From 0099bd4e974ab1fc549baa73f865fe86661cbe74 Mon Sep 17 00:00:00 2001
From: Jay Pipes <jaypipes@gmail.com>
Date: Wed, 20 May 2015 09:26:39 -0700
Subject: [PATCH] Adds spec for modeling resources using objects

Blueprint: resource-objects
Previously-approved-for-kilo

Change-Id: I4e2b38012f48ced09c86b9ed43d0e3ca7a397d33
---
 specs/liberty/approved/resource-objects.rst | 405 ++++++++++++++++++++
 1 file changed, 405 insertions(+)
 create mode 100644 specs/liberty/approved/resource-objects.rst

diff --git a/specs/liberty/approved/resource-objects.rst b/specs/liberty/approved/resource-objects.rst
new file mode 100644
index 000000000..78f96db34
--- /dev/null
+++ b/specs/liberty/approved/resource-objects.rst
@@ -0,0 +1,405 @@
+..
+ This work is licensed under a Creative Commons Attribution 3.0 Unported
+ License.
+
+ http://creativecommons.org/licenses/by/3.0/legalcode
+
+==========================
+Model resources as objects
+==========================
+
+https://blueprints.launchpad.net/nova/+spec/resource-objects
+
+Adds model objects to represent the resources that may be requested
+for and consumed by an instance.
+
+Problem description
+===================
+
+In Nova, we have a very loose way of modeling the resources that are
+consumed by virtual machine instances and provided by compute nodes.

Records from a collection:
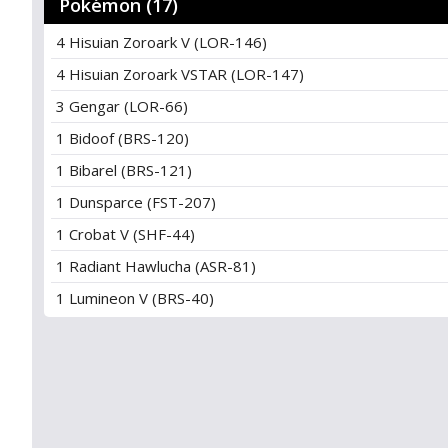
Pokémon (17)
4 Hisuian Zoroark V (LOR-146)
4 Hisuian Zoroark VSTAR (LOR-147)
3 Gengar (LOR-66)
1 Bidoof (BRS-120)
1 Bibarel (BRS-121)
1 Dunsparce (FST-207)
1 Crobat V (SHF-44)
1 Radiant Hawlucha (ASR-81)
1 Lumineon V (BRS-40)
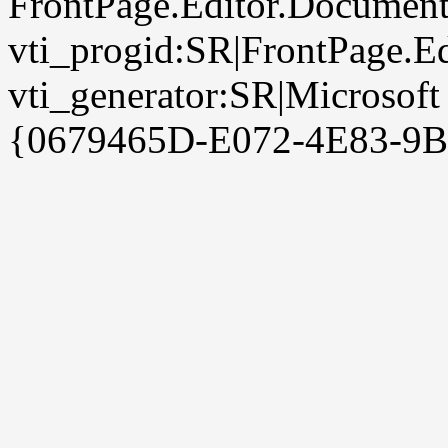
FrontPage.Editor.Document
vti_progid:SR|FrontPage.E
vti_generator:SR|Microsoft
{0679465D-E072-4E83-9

==

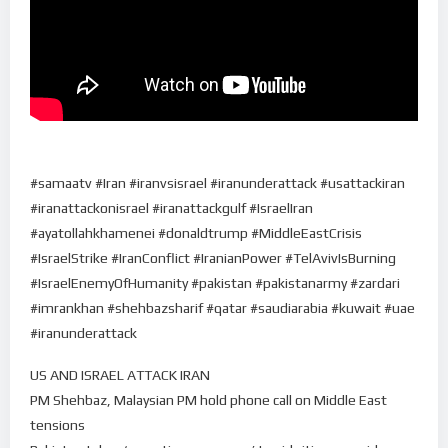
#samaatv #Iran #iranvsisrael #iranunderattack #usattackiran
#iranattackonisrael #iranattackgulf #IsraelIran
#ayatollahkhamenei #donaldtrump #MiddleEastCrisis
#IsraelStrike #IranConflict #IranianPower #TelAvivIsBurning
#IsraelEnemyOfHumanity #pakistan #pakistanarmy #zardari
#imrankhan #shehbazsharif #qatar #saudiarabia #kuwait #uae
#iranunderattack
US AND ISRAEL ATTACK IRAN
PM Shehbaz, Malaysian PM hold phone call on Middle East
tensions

**REQUIRED WORK:** Copy the patch header again, beginning at the words "Blueprint: resource-objects" and stopping after "changed, 405 insertions(+)", and swap "Blueprint" for "Spec". The entries are material separate from the patch.

**WRITTEN ANSWER:**
Spec: resource-objects
Previously-approved-for-kilo

Change-Id: I4e2b38012f48ced09c86b9ed43d0e3ca7a397d33
---
 specs/liberty/approved/resource-objects.rst | 405 ++++++++++++++++++++
 1 file changed, 405 insertions(+)